__Data for this exercise__
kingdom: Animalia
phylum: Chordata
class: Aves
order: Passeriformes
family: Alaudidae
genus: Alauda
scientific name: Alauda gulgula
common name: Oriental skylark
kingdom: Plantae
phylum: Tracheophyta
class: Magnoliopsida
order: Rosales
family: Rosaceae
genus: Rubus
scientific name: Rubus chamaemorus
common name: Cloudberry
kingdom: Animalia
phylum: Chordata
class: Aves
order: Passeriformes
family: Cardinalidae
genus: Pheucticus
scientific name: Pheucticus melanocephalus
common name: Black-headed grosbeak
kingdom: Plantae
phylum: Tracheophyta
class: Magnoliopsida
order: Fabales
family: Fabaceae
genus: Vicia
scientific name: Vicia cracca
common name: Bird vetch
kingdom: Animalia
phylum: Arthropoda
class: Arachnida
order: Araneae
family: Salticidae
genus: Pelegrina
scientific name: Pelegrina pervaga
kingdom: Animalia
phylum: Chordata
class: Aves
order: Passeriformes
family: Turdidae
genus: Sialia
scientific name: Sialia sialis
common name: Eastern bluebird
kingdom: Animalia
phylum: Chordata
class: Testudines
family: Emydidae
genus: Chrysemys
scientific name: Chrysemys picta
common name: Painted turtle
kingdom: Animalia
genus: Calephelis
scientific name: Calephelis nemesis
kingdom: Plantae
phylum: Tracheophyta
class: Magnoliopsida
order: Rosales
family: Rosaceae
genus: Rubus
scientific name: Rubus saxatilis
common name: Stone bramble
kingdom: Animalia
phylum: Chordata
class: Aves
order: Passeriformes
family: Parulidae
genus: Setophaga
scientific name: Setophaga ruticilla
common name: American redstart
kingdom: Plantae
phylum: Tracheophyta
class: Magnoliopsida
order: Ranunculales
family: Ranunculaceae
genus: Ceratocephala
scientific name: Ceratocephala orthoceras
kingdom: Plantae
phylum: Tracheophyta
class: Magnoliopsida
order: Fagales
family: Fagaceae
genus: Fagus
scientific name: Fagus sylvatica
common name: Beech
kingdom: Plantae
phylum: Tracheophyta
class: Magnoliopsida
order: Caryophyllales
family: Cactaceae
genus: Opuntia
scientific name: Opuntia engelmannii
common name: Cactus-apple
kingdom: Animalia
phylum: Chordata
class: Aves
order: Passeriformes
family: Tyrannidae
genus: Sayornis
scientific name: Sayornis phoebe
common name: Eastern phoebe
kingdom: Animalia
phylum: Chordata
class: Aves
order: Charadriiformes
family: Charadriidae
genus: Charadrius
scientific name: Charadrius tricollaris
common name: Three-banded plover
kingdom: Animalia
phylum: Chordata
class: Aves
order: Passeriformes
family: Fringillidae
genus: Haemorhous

__Set task__
Reproduce every line of all the rows above without changing anything.

__Answer in full__
kingdom: Animalia
phylum: Chordata
class: Aves
order: Passeriformes
family: Alaudidae
genus: Alauda
scientific name: Alauda gulgula
common name: Oriental skylark
kingdom: Plantae
phylum: Tracheophyta
class: Magnoliopsida
order: Rosales
family: Rosaceae
genus: Rubus
scientific name: Rubus chamaemorus
common name: Cloudberry
kingdom: Animalia
phylum: Chordata
class: Aves
order: Passeriformes
family: Cardinalidae
genus: Pheucticus
scientific name: Pheucticus melanocephalus
common name: Black-headed grosbeak
kingdom: Plantae
phylum: Tracheophyta
class: Magnoliopsida
order: Fabales
family: Fabaceae
genus: Vicia
scientific name: Vicia cracca
common name: Bird vetch
kingdom: Animalia
phylum: Arthropoda
class: Arachnida
order: Araneae
family: Salticidae
genus: Pelegrina
scientific name: Pelegrina pervaga
kingdom: Animalia
phylum: Chordata
class: Aves
order: Passeriformes
family: Turdidae
genus: Sialia
scientific name: Sialia sialis
common name: Eastern bluebird
kingdom: Animalia
phylum: Chordata
class: Testudines
family: Emydidae
genus: Chrysemys
scientific name: Chrysemys picta
common name: Painted turtle
kingdom: Animalia
genus: Calephelis
scientific name: Calephelis nemesis
kingdom: Plantae
phylum: Tracheophyta
class: Magnoliopsida
order: Rosales
family: Rosaceae
genus: Rubus
scientific name: Rubus saxatilis
common name: Stone bramble
kingdom: Animalia
phylum: Chordata
class: Aves
order: Passeriformes
family: Parulidae
genus: Setophaga
scientific name: Setophaga ruticilla
common name: American redstart
kingdom: Plantae
phylum: Tracheophyta
class: Magnoliopsida
order: Ranunculales
family: Ranunculaceae
genus: Ceratocephala
scientific name: Ceratocephala orthoceras
kingdom: Plantae
phylum: Tracheophyta
class: Magnoliopsida
order: Fagales
family: Fagaceae
genus: Fagus
scientific name: Fagus sylvatica
common name: Beech
kingdom: Plantae
phylum: Tracheophyta
class: Magnoliopsida
order: Caryophyllales
family: Cactaceae
genus: Opuntia
scientific name: Opuntia engelmannii
common name: Cactus-apple
kingdom: Animalia
phylum: Chordata
class: Aves
order: Passeriformes
family: Tyrannidae
genus: Sayornis
scientific name: Sayornis phoebe
common name: Eastern phoebe
kingdom: Animalia
phylum: Chordata
class: Aves
order: Charadriiformes
family: Charadriidae
genus: Charadrius
scientific name: Charadrius tricollaris
common name: Three-banded plover
kingdom: Animalia
phylum: Chordata
class: Aves
order: Passeriformes
family: Fringillidae
genus: Haemorhous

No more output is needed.